#### Records provided

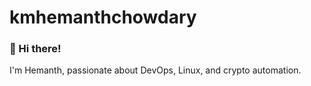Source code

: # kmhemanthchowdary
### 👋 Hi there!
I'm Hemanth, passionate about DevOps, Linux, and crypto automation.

########
#### Records provided

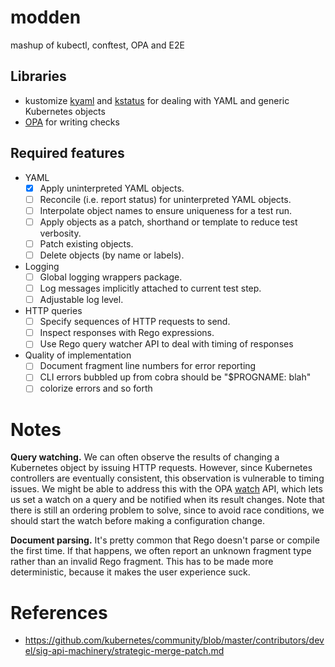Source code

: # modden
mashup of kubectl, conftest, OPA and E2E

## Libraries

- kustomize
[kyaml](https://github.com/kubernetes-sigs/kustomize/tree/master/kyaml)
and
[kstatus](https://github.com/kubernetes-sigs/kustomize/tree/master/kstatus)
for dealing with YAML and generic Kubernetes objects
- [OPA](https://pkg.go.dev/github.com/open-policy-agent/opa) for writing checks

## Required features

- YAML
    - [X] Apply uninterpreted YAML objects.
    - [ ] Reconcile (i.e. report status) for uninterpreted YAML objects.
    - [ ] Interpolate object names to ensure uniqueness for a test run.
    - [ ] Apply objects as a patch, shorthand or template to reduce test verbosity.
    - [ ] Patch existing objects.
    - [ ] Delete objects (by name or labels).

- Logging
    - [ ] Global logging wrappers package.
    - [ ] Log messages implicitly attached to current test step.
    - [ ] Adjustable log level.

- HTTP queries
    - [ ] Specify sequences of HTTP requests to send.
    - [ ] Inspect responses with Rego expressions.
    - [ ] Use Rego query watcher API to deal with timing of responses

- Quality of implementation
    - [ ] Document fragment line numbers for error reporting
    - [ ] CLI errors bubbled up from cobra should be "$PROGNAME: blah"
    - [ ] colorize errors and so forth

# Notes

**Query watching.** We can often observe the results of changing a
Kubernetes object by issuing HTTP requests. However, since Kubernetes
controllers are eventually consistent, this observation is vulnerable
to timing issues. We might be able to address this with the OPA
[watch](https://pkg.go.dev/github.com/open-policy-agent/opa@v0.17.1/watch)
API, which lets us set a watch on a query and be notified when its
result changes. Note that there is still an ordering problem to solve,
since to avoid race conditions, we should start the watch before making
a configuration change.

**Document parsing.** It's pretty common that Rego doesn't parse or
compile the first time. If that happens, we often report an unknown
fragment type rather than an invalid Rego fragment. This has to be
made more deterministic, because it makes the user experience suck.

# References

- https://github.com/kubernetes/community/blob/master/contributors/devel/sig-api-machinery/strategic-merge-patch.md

########
#### Records provided

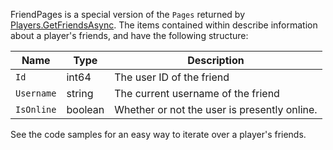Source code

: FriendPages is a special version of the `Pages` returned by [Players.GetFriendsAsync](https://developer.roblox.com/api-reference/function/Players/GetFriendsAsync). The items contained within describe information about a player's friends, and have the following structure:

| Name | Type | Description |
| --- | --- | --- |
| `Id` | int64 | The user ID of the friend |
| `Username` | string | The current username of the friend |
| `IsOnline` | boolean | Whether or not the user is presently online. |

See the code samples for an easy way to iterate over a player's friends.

########

Instruction: Pull out every line from the entries above that contains the string "fragment", and copy each one. Case matters.

Solution:
    - [ ] Document fragment line numbers for error reporting
fragment type rather than an invalid Rego fragment. This has to be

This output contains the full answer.